O mundo ocidental parecia estar lindamente “condenado” à democracia, à multilateralidade, à tolerância. Mas não era esse o desejo dos caretas republicanos que hoje estão na Casa Branca. Essa máfia de psicopatas queria vingar-se do desprezo que sofreram nos anos 60, vingar-se do vexame de Nixon e Watergate, vingar-se dos Beatles, dos Rolling Stones, de Marcuse, de Dylan, da arte, dos negros, das mulheres livres, e, principalmente, da liberdade sexual que sempre odiaram. Imaginem Trump diante de um Picasso.

Osama bin Laden provocou o acontecimento mais fragoroso no 11 de Setembro e legitimou a paranoia dos caretas que depois tomaram o poder. A caretice ganhou vida nova com o ataque a NY.

Hoje, um dos piores homens do mundo governa a América. E deu voz à multidão de boçais que povoam os EUA. Isso é a coisa mais grave que atingiu o Ocidente em décadas.

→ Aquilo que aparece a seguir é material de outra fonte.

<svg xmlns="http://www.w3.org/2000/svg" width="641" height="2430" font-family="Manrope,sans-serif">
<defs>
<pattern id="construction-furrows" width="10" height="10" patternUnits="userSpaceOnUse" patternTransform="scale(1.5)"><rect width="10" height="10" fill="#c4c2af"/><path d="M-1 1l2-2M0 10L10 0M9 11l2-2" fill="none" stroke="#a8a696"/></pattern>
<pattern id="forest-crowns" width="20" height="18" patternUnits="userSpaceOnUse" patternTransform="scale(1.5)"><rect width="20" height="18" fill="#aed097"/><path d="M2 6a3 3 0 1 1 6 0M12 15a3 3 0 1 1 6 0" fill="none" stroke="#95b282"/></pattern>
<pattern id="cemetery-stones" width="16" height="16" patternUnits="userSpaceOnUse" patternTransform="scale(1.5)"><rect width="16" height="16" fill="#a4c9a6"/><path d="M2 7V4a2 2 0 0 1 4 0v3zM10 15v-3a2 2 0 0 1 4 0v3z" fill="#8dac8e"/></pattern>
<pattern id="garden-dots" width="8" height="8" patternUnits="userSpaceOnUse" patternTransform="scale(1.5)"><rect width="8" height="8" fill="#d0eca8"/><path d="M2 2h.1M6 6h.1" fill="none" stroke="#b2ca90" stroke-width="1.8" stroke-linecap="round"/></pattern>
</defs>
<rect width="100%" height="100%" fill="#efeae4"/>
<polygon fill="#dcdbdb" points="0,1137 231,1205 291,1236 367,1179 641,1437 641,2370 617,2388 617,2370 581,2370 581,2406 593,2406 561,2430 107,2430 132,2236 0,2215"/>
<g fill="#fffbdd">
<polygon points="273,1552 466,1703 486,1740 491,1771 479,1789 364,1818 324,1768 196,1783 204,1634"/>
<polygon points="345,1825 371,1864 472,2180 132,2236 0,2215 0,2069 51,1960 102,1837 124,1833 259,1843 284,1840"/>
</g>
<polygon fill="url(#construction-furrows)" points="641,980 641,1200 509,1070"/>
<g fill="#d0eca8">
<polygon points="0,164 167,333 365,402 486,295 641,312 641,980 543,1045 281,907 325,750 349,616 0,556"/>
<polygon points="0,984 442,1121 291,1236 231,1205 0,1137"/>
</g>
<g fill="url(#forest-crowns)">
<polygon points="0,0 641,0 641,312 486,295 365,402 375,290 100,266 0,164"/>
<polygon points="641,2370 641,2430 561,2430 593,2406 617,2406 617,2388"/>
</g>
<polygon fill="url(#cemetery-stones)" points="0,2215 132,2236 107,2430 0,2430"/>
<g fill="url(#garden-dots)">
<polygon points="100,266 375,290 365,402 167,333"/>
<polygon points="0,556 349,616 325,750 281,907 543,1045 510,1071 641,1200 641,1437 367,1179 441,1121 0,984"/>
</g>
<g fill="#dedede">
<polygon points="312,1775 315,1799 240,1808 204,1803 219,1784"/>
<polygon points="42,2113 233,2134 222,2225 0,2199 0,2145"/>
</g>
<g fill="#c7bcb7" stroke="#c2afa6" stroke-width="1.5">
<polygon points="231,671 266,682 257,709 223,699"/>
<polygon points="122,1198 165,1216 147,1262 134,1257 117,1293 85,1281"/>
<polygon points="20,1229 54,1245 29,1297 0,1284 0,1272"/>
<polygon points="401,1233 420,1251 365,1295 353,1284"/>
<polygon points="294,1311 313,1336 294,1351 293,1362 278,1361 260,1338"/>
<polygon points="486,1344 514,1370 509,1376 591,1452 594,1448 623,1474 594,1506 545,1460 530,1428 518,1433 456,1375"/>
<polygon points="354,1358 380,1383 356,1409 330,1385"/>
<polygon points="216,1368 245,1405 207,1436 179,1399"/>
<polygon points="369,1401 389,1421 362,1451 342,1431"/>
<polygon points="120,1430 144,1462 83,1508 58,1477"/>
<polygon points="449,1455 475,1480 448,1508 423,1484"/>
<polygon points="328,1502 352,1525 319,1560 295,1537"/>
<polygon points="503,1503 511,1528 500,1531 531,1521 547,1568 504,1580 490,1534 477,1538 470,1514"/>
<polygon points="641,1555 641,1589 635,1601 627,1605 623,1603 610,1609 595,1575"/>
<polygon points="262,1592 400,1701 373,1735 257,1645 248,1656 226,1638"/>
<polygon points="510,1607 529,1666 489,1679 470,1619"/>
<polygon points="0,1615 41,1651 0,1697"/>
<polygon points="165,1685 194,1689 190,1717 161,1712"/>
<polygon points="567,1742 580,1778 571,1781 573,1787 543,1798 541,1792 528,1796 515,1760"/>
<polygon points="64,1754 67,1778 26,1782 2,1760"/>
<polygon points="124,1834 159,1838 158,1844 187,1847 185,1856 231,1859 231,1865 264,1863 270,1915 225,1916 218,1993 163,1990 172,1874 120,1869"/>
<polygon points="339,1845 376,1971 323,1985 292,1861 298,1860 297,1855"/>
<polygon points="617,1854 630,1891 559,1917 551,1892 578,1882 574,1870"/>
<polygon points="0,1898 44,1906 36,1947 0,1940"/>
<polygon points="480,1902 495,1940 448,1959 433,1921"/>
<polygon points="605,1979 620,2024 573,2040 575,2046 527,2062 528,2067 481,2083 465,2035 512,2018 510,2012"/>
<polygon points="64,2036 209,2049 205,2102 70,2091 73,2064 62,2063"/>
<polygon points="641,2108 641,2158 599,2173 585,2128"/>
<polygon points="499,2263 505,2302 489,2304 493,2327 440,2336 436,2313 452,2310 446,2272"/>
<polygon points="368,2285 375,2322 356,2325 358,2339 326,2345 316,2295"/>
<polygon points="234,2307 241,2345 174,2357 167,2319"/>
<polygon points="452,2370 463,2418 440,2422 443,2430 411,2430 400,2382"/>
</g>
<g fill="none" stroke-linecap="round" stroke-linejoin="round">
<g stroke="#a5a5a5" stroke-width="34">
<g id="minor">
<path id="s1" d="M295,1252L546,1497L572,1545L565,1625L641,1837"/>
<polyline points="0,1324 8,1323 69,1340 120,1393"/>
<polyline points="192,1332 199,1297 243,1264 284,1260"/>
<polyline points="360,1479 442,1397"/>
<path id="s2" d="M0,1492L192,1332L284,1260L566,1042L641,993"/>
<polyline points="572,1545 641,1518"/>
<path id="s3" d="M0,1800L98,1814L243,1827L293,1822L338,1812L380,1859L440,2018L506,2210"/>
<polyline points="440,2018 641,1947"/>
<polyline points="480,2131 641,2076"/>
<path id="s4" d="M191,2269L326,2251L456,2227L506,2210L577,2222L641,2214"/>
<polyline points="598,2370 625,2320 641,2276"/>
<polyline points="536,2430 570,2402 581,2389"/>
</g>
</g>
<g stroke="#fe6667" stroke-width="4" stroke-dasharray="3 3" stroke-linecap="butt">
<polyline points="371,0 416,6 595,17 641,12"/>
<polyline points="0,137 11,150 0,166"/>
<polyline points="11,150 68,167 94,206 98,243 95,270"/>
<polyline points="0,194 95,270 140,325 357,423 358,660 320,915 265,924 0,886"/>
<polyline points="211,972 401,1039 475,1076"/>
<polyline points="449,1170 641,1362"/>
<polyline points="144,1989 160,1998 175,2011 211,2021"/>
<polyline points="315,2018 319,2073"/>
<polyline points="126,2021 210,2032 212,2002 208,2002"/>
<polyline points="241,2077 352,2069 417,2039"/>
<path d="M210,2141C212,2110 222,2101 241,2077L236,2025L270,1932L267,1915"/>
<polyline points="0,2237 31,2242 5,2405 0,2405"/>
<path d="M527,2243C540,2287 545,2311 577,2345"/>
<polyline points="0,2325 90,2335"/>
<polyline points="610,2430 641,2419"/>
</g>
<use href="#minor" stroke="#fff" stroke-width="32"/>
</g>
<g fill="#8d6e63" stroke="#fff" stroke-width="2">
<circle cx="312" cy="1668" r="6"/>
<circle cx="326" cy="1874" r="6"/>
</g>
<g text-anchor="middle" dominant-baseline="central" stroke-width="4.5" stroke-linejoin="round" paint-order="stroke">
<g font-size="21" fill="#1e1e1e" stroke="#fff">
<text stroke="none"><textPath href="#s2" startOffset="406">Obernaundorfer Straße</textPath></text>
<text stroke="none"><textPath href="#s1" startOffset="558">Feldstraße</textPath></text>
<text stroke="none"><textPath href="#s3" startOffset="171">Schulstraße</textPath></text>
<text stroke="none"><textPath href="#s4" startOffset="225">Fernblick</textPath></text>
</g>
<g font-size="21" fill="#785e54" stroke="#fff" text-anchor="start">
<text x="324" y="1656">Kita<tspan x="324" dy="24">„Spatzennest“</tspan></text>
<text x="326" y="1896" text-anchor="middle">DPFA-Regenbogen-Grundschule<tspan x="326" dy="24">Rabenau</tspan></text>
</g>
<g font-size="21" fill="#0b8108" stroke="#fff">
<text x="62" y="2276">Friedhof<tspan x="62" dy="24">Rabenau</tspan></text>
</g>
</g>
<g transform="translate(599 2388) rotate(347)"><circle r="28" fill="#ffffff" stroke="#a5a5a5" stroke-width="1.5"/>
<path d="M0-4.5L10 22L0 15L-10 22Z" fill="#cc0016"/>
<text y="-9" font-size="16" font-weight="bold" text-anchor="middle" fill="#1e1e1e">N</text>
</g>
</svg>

O mundo está tão louco que as pessoas querem ficar no passado de um futuro que não conhecem.

Por que viver? Não há mais certezas que nos possam consolar. Não há mais o sonho de vitória, de verdade, de mentira, de coragem. Não há mais o indivíduo que sonha e encontra visões para um futuro. As questões estão cada vez mais misturadas, indistintas, equivalentes. As informações proliferam sem conclusão. Surge no mundo um grande pensamento sem cérebros. Uma ventania digital que unifica tudo em uma infinita chuva de informações, que não produzem subjetividades. Lembro-me sempre de um filme antigo, “O Planeta Proibido”, de Fred Wilcox, de 1956, segundo o qual tinha existido uma civilização, os “Krells”, que deixou como herança apenas um imenso cérebro eletrônico, em que estavam guardadas todas as ideias de sua história. E todos sumiram. Parece hoje.

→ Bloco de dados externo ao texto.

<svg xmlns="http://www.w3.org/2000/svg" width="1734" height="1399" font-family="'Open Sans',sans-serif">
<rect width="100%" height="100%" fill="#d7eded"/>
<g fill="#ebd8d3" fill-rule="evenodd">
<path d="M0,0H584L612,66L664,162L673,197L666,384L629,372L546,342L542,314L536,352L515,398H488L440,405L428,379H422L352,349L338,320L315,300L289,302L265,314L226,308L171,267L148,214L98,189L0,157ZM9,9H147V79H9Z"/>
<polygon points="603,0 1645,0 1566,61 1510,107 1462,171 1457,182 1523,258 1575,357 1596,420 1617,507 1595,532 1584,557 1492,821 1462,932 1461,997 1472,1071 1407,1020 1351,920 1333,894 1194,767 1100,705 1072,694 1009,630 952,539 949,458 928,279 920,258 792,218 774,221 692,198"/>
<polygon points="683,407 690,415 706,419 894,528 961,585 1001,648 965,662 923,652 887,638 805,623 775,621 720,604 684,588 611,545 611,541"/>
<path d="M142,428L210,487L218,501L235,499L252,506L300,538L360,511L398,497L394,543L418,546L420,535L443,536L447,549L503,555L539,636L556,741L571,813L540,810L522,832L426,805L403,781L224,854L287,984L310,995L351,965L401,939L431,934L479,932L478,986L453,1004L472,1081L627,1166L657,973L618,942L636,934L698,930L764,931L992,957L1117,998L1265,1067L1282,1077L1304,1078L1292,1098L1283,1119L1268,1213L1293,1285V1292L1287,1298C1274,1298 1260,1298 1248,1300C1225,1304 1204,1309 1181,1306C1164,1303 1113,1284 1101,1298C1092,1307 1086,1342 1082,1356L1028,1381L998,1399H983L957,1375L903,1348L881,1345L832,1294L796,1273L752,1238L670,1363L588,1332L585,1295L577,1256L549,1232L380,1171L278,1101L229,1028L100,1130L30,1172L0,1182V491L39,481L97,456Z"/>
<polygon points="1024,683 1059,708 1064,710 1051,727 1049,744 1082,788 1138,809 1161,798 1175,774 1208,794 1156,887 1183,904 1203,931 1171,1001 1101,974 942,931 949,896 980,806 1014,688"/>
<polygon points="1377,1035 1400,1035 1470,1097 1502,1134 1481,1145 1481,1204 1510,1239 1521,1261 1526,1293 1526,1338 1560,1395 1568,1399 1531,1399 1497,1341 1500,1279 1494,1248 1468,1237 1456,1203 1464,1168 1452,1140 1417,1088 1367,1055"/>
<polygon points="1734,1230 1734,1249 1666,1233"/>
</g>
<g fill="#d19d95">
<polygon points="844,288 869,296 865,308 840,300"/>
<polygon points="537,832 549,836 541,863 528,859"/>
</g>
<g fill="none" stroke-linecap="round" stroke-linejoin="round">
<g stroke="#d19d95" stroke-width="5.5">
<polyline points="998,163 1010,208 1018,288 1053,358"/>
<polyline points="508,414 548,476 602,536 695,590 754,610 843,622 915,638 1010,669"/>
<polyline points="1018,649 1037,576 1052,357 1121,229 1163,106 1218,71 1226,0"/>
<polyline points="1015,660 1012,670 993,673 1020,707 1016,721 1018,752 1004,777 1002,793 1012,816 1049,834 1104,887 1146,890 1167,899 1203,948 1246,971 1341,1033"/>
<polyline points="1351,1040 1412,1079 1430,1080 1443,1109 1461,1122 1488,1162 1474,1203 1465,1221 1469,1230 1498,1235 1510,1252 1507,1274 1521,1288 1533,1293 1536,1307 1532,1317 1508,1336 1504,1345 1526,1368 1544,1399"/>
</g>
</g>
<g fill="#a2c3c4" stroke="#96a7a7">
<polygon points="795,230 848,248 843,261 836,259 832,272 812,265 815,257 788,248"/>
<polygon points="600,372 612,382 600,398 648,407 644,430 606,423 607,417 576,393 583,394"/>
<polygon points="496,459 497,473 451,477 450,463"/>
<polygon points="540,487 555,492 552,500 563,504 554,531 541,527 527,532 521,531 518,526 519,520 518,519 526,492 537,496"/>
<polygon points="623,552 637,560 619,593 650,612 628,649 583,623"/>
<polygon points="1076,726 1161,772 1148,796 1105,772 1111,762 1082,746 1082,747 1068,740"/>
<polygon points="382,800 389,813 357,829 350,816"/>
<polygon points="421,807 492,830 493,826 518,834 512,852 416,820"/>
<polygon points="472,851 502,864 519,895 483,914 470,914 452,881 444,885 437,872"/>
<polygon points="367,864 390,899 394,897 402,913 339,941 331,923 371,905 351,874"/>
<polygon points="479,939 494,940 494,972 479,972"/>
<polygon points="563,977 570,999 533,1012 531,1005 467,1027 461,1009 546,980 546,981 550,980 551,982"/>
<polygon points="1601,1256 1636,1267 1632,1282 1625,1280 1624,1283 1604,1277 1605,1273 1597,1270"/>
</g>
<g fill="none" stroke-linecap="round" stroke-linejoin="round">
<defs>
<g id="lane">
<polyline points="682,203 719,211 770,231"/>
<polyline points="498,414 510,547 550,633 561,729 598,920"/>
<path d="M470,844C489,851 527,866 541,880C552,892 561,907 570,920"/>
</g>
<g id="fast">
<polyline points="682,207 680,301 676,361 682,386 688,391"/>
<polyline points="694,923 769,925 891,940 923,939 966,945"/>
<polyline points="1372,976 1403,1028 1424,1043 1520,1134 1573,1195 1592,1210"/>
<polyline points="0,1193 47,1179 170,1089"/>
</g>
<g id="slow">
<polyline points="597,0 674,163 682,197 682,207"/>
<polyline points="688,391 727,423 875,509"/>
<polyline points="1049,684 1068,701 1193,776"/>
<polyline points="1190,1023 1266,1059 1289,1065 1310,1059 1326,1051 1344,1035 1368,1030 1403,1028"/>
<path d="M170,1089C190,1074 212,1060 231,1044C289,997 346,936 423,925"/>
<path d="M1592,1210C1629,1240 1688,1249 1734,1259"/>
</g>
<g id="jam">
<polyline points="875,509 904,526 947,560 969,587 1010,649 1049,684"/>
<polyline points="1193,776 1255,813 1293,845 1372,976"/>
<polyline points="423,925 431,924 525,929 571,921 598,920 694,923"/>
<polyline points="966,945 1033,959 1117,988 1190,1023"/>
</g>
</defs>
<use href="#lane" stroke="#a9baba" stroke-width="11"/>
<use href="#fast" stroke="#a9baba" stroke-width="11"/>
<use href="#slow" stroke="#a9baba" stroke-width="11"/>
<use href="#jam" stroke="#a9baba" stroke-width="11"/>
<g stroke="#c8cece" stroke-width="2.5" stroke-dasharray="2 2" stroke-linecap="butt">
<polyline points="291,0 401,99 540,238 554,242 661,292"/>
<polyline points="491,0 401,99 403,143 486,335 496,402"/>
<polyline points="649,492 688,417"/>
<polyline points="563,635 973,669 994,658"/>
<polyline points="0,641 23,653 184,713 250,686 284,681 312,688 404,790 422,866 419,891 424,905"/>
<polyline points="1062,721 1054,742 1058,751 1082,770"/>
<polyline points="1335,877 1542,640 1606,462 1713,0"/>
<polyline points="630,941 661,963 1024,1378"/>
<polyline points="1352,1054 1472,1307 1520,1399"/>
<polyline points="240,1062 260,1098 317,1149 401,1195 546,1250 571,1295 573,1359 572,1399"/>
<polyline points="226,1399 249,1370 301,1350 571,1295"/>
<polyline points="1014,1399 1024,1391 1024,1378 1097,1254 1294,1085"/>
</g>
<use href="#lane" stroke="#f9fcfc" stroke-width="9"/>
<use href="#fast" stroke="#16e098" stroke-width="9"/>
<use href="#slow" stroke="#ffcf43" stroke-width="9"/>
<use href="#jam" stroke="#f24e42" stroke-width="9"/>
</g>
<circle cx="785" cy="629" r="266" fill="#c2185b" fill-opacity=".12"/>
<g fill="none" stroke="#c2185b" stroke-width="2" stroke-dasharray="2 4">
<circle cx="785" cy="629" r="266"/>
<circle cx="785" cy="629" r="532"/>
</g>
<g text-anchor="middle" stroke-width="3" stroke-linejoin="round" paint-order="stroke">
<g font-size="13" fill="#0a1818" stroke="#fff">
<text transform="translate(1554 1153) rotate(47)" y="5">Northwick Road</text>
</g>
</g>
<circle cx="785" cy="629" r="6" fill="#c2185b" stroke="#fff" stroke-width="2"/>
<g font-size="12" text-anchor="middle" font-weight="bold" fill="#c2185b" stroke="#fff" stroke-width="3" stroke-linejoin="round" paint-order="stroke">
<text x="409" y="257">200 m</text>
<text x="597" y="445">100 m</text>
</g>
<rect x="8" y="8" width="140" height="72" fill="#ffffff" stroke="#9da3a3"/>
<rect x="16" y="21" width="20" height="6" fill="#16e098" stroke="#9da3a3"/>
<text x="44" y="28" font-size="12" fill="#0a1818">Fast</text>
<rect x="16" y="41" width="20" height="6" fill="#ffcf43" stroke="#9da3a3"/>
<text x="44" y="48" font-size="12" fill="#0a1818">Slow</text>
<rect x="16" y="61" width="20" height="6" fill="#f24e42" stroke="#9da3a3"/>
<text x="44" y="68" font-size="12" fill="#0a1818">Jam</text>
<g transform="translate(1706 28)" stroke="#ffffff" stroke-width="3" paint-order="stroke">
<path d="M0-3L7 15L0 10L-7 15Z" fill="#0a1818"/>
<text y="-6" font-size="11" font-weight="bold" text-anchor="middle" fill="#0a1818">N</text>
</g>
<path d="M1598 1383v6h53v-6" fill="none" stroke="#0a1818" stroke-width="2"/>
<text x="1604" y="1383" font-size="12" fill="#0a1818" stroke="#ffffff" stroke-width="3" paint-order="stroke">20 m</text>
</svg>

A única maneira de se individuar é viver em vazios, em avessos, em células de resistência diante do império dos fatos. Melhor dizendo, em células de desistência. Agora, os novos progressistas não sonham mais com o “absoluto”; sonham com o relativo. Aceitamos o mundo cada vez mais como algo irremediável. O “absurdismo” dos anos 50 e anos 60 agora é aceito como o “novo normal”. Se antes a “alienação” era um pecado, hoje é aquilo que se deseja alcançar.

Não sei como fechar este artigo, confesso. Por isso, corro até um texto de Paul Valéry, “Prefácio às Cartas Persas de Montesquieu”, em que ele fala sobre algo parecido com o que vivemos.

Ele diz que uma sociedade cresce em geral da barbárie para a ordem. E diz também que a barbárie é o império dos fatos e, se é assim, a ordem precisa do império de ficções. A ordem exige a presença das coisas ausentes, o desejo pelas coisas ainda vagas, assim alcançando um equilíbrio em busca de algum ideal.

Estamos esmagados por excesso de fatos. Paul Valéry também diz que uma sociedade que tenha eliminado tudo que é vago e impreciso ou irracional, além do mensurável e verificável, talvez não possa subsistir.

Seria um novo tipo de barbárie – uma barbárie entendida como progresso, mas sendo apenas o inferno dos fatos –, a barbárie dos fatos, a barbárie digital.